Als Schlepp- und Bergungsreedereien arbeiten die Partner der Arbeitsgemeinschaft Küstenschutz seit Jahrzehnten auf dem Gebiet der Gefahrenabwehr auf See und haben dadurch eine Vielzahl von Erfahrungen in Bezug auf Vorsorge- und Abwehrmaßnahmen gesammelt. Das Notliegeplatz Konzept des Bundesministerium für Verkehr, Bau und Stadtentwicklung (BMVBS) sieht keine ausdrückliche Ausweisung von Notliegeplätzen vor. Vielmehr wird grundsätzlich jede geschützte Wasserfläche als Notliegeplatz als geeignet angesehen.(Quelle:http://www.bmvbs.de/Verkehr/Wasser-,1476/Maritime-Notfallvorsorge.htm)

Auf einem solchen im Schadensfall zu definierenden Notliegeplatz basiert das von uns entwickelte "Schutzplatz-Konzept". Es ist ein direktes Ergebnis unserer jahrelangen Erfahrungen bei der Abarbeitung maritimer Notfälle.

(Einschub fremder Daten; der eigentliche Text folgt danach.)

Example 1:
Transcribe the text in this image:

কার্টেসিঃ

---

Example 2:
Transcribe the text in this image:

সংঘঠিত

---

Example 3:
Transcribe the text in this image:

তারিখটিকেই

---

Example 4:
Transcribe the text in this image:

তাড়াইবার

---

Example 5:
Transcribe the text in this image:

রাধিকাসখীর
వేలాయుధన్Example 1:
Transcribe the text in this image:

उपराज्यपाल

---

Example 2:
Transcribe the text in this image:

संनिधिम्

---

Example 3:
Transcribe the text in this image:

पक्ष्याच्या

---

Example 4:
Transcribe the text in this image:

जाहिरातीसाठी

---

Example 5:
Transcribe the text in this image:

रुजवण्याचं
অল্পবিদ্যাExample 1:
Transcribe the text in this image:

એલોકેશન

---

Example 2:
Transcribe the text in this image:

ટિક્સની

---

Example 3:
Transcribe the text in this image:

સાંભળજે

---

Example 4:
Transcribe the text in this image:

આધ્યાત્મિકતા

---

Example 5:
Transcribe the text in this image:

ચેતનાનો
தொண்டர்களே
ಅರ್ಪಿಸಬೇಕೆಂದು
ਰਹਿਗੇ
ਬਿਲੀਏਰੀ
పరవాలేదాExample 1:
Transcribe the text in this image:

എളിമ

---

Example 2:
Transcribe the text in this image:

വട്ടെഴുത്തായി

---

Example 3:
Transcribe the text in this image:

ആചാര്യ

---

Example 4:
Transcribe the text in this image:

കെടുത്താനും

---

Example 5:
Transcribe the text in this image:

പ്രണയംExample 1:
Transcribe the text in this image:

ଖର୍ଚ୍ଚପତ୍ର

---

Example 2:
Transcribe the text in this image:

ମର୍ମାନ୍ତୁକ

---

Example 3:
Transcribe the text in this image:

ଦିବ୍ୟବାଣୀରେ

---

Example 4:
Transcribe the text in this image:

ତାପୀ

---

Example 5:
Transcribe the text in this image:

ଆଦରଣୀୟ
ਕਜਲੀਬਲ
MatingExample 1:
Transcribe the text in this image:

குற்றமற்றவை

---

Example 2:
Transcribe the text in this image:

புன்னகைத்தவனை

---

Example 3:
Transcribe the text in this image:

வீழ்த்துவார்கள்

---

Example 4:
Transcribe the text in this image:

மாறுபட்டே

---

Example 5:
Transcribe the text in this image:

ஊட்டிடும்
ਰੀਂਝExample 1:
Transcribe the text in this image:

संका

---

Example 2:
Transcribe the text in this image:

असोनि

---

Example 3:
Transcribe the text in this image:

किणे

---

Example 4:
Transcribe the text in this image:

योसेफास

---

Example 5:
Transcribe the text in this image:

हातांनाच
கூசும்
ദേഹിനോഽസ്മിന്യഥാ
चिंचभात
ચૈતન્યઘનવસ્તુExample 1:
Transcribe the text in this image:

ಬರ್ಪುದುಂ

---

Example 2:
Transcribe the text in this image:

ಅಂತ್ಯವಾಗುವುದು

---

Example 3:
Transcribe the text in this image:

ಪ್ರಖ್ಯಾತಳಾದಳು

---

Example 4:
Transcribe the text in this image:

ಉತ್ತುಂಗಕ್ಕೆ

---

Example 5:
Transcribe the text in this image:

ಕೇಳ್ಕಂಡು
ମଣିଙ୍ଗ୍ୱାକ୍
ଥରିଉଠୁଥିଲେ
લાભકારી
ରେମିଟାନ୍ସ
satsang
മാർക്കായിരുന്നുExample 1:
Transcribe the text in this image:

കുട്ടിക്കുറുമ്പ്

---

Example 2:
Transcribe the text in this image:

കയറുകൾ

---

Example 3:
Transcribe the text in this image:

Von einer Arbeitsgemeinschaft Küstenschutz - internen Projektgruppe erarbeitet sieht es vor, mit Spezialpontons, die ggflss. über Aufstellvorrichtungen („Jack-ups") verfügen, auf einem vor Wind und Seegang geschützten Notliegeplatz eine Arbeitsplatform zu schaffen. Dies erlaubt sicheres Arbeiten der Einsatzkräfte sowie die Nutzung von bei Bund, Ländern und Kommunen bereits vorhandenem Gerät. Man schafft damit eine

- sichere

- flexible sowie

- wirtschaftliche

 

Lösung zur unmittelbaren Gefahrenabwehr.